══ Given entries
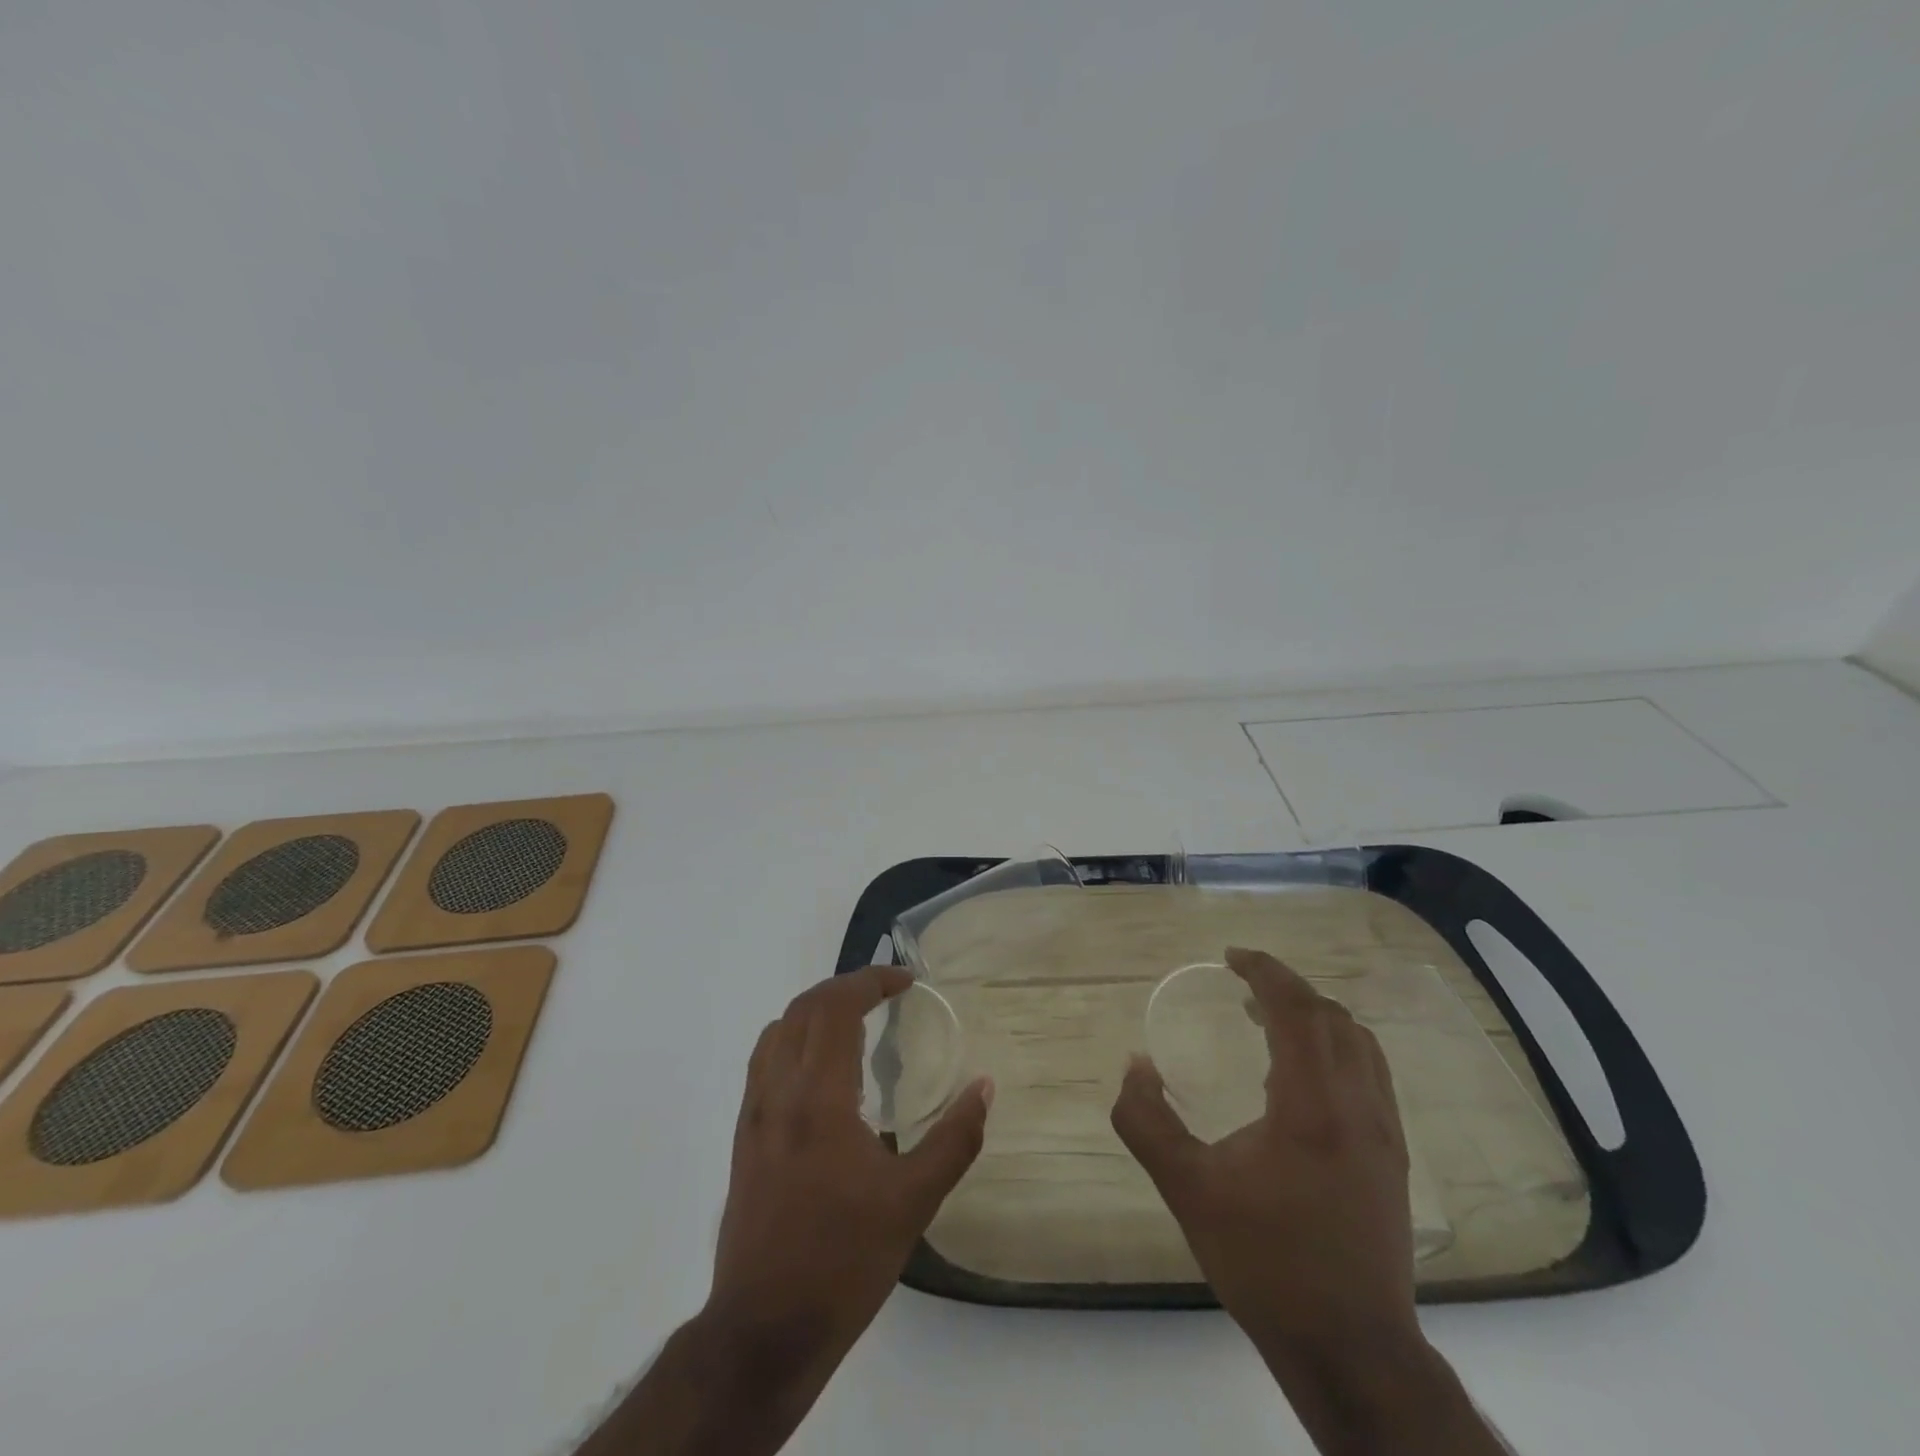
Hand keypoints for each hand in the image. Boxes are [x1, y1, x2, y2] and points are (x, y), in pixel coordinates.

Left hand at [706, 967, 991, 1405]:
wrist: (763, 1330)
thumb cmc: (843, 1261)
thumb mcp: (913, 1203)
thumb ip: (954, 1139)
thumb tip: (984, 1087)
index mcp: (818, 1097)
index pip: (836, 1007)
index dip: (871, 980)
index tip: (907, 980)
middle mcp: (778, 1092)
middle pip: (804, 1007)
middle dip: (846, 986)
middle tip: (887, 992)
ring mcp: (754, 1114)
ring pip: (778, 1030)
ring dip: (817, 1009)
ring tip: (857, 1019)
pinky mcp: (744, 1138)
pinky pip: (765, 1061)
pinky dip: (795, 1038)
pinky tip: (823, 1069)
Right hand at [1113, 947, 1459, 1448]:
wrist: (1352, 1351)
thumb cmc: (1267, 1265)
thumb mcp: (1188, 1192)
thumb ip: (1147, 1122)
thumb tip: (1135, 1066)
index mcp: (1312, 1106)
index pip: (1297, 1009)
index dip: (1265, 972)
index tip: (1230, 957)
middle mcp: (1358, 1107)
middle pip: (1331, 1016)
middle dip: (1285, 987)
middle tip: (1241, 985)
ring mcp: (1385, 1133)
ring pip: (1358, 1042)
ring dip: (1314, 1014)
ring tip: (1268, 1019)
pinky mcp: (1394, 1157)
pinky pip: (1370, 1072)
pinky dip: (1335, 1045)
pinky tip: (1303, 1073)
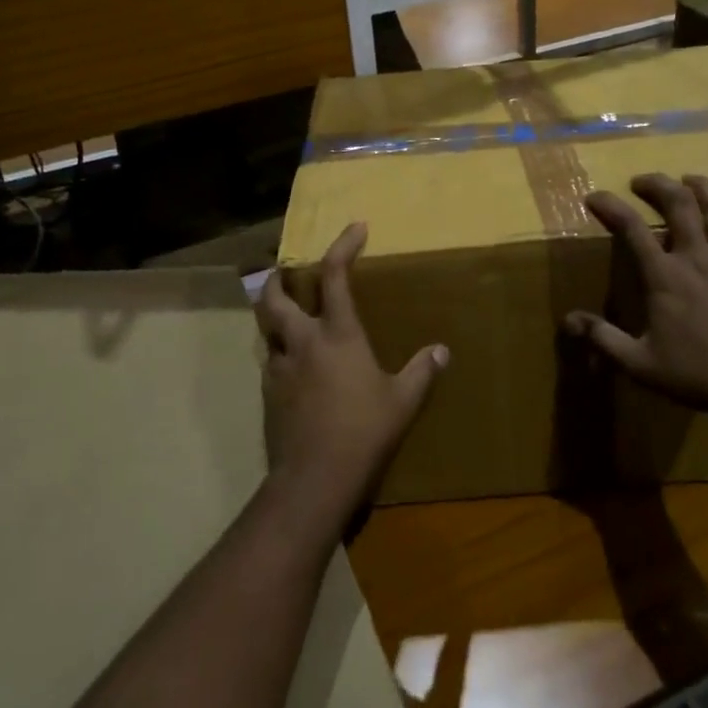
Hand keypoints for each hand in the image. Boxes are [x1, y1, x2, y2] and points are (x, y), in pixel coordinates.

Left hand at [256, 222, 447, 521]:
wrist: (314, 479)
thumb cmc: (364, 431)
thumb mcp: (402, 401)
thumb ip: (421, 372)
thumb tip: (441, 351)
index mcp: (337, 334)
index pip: (335, 276)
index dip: (343, 246)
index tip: (355, 228)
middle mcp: (302, 342)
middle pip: (274, 298)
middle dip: (277, 279)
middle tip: (284, 272)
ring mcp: (279, 368)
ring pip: (266, 331)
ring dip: (274, 319)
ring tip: (289, 321)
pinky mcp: (268, 395)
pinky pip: (270, 363)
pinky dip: (279, 355)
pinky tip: (295, 369)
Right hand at [564, 174, 707, 417]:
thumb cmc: (695, 377)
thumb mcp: (638, 363)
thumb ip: (602, 338)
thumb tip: (567, 320)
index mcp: (665, 278)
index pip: (632, 230)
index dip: (610, 207)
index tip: (595, 197)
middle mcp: (697, 260)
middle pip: (679, 206)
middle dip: (657, 185)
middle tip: (642, 182)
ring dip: (703, 188)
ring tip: (688, 178)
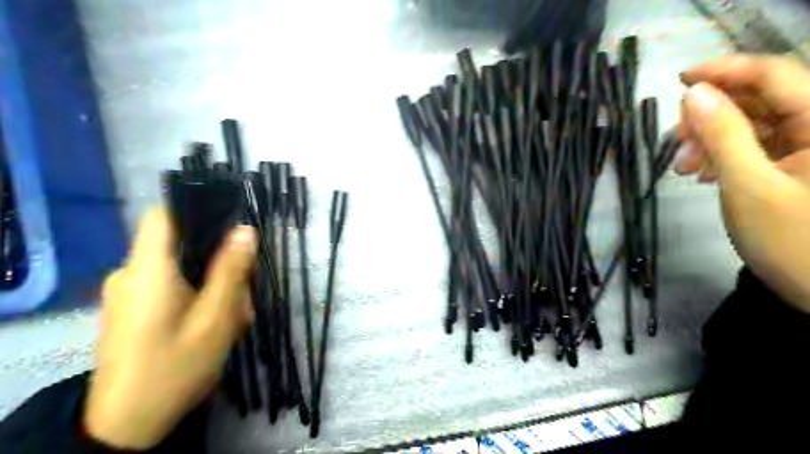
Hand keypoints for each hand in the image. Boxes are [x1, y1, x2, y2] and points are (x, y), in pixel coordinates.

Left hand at [83, 208, 255, 447]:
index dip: (197, 211)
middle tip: (243, 297)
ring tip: (232, 319)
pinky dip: (197, 298)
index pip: (163, 215)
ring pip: (182, 270)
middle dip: (219, 264)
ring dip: (212, 286)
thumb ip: (231, 271)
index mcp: (147, 270)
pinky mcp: (131, 310)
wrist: (127, 427)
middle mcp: (130, 274)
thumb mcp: (215, 319)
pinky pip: (170, 288)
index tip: (230, 228)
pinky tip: (213, 326)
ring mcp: (127, 294)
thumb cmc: (175, 368)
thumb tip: (246, 230)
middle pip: (182, 246)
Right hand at [679, 53, 809, 310]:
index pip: (775, 74)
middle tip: (675, 139)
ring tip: (684, 166)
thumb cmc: (792, 240)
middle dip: (710, 114)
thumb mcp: (748, 184)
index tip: (680, 79)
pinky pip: (754, 145)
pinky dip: (723, 154)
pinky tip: (702, 173)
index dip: (726, 70)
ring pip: (752, 122)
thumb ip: (723, 135)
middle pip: (761, 97)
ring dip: (711, 138)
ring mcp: (809, 146)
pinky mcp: (796, 164)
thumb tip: (694, 94)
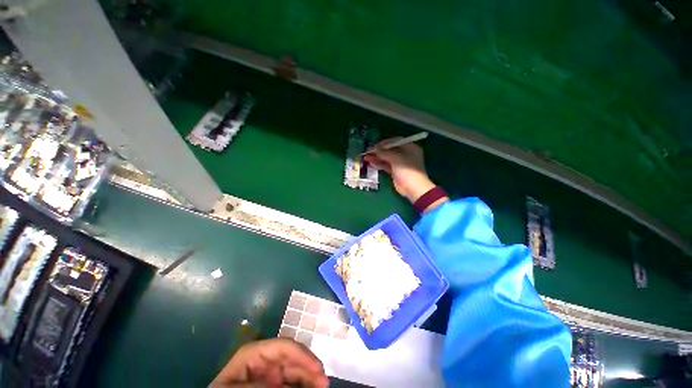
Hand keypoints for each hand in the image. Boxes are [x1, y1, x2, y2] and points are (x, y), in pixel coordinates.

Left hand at [211, 338, 328, 387]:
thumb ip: (260, 386)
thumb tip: (288, 384)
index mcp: (255, 353)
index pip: (284, 347)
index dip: (303, 355)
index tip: (318, 368)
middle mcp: (266, 361)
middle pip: (293, 359)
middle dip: (309, 367)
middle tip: (324, 382)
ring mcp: (270, 375)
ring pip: (295, 372)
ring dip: (309, 377)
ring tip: (322, 386)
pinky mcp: (274, 386)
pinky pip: (291, 384)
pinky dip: (303, 386)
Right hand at [364, 138, 434, 202]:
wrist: (413, 188)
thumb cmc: (407, 170)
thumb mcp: (396, 159)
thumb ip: (384, 153)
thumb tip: (374, 148)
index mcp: (410, 148)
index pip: (395, 141)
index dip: (384, 143)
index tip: (375, 146)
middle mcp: (405, 154)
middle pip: (390, 150)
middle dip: (379, 151)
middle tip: (368, 152)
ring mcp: (400, 163)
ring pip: (387, 158)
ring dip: (377, 158)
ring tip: (367, 158)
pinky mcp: (396, 171)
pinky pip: (386, 165)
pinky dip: (379, 164)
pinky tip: (371, 163)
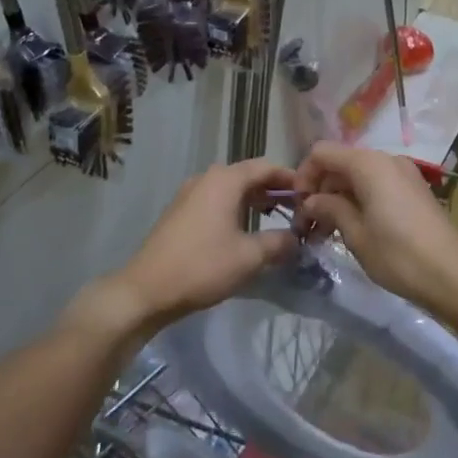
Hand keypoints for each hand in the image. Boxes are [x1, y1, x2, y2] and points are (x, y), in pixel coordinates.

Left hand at [64, 159, 297, 350]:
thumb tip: (297, 238)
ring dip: (254, 200)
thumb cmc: (202, 266)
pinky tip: (245, 230)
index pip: (266, 167)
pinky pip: (216, 201)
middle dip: (274, 189)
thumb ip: (279, 243)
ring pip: (231, 189)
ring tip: (276, 219)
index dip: (290, 178)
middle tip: (297, 208)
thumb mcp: (249, 257)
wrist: (146, 289)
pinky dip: (236, 208)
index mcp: (225, 180)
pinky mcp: (180, 212)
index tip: (310, 195)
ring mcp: (190, 194)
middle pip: (248, 175)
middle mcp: (207, 179)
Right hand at [292, 143, 457, 313]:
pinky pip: (377, 184)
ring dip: (339, 197)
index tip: (298, 207)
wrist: (453, 275)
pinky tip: (354, 229)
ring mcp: (404, 173)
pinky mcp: (414, 190)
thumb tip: (311, 201)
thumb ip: (329, 208)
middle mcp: (386, 159)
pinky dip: (360, 200)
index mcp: (368, 164)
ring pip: (358, 175)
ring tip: (328, 232)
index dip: (304, 175)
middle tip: (309, 225)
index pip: (322, 153)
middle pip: (341, 162)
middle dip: (320, 189)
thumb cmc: (398, 254)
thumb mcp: (355, 234)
════
Using the entries above, extract exactly the lines from the one that contains "ring pip: (387, 158)" through the one that contains "pinky pip: (216, 201)". Do not carry over any pictures.

The completed task:
ring pip: (387, 158)
ring dip: (377, 158)
ring tip: (367, 158)
pinky mcp: (396, 171)
pinky pip: (386, 165)
pinky dip: (379, 164)
pinky tip: (371, 163)
Hand keypoints for each hand in the image. Boxes are [x1, y1, x2, y2] and points are (x, y), in pixel coordinates.

Left hand at [64, 159, 297, 350]:
thumb tip: (297, 238)
ring dip: (254, 200)
thumb cmc: (202, 266)
pinky tip: (245, 230)
index pip: (266, 167)
pinky pip: (216, 201)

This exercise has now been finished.